Some homes have a garden gnome, others might be visited by an Elf on the Shelf but Greg Hodapp grew up with a limberjack.
Limberjacks are a musical tradition passed down in Hodapp’s family. It’s a wooden stick puppet with moveable joints that appears to dance on the end of a paddle a performer vibrates by hand. They’re also called limberjills, jig dolls and paddle puppets.
“You see them a lot more back East,” said Hodapp, 36, of Lewiston, who performs old-time music solo and as a member of the band Under the Wire. A limberjack often makes an appearance.
Limberjacks are an English tradition that came to America and, in Hodapp’s case, took root in Appalachia where his mother’s side of the family homesteaded. Another tradition he grew up with in Cincinnati are apple dolls — carving a doll’s head from an apple or other fruit or vegetable. As the food ages it shrivels, giving the doll more character. He’ll perform and demonstrate how to make limberjacks with apples and potatoes March 11 at Second Saturday, the family art day at the Lewis-Clark State College Center for Arts & History in Lewiston.
Hodapp works as a park ranger at Hells Gate State Park in Lewiston.

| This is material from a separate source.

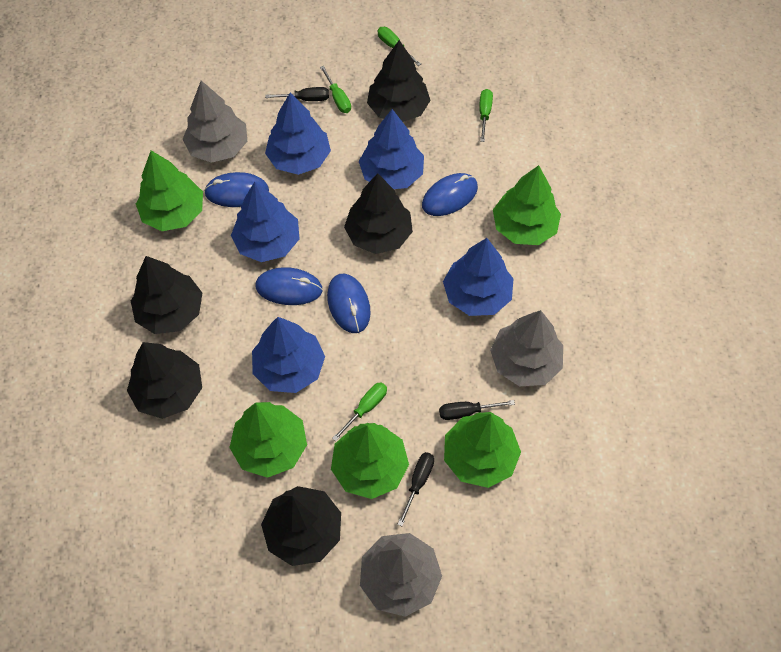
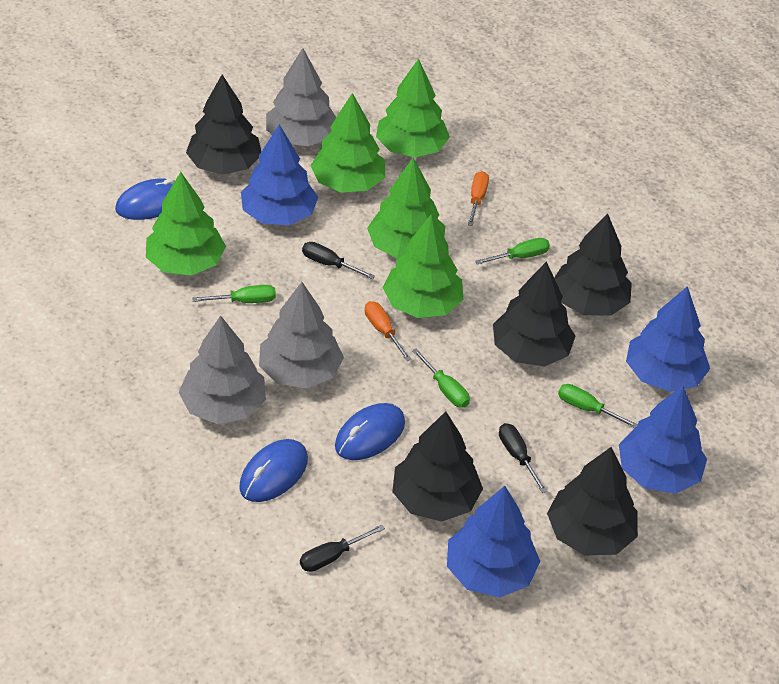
blue mouse: 4 -> 3
blue tree: 5 -> 4
orange screwdriver: 0 -> 2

In his free time he performs on five-string banjo, harmonica, concertina, guitar and mountain dulcimer, an instrument he also builds.
“I have musical attention deficit syndrome,” he said.
The tall, bearded man sits on one end of a paddle and stands the limberjack on the other end. As he knocks the wood with his knuckle the doll’s arms swing back and forth, its knees lift and fall and its feet tap dance to the rhythm. The sound adds another layer of music.
The workshop is part of the “Common Threads: Folk and Fiber Arts” exhibit concluding Saturday with a free folk contra dance at 5 p.m. with the Palouse Folklore Society.
What: Limberjack workshop and folk music with Greg Hodapp
When: 1 to 3 p.m. Saturday, March 11
Where: Lewis-Clark State College Center for Arts & History
Of Note: The workshop is geared toward families.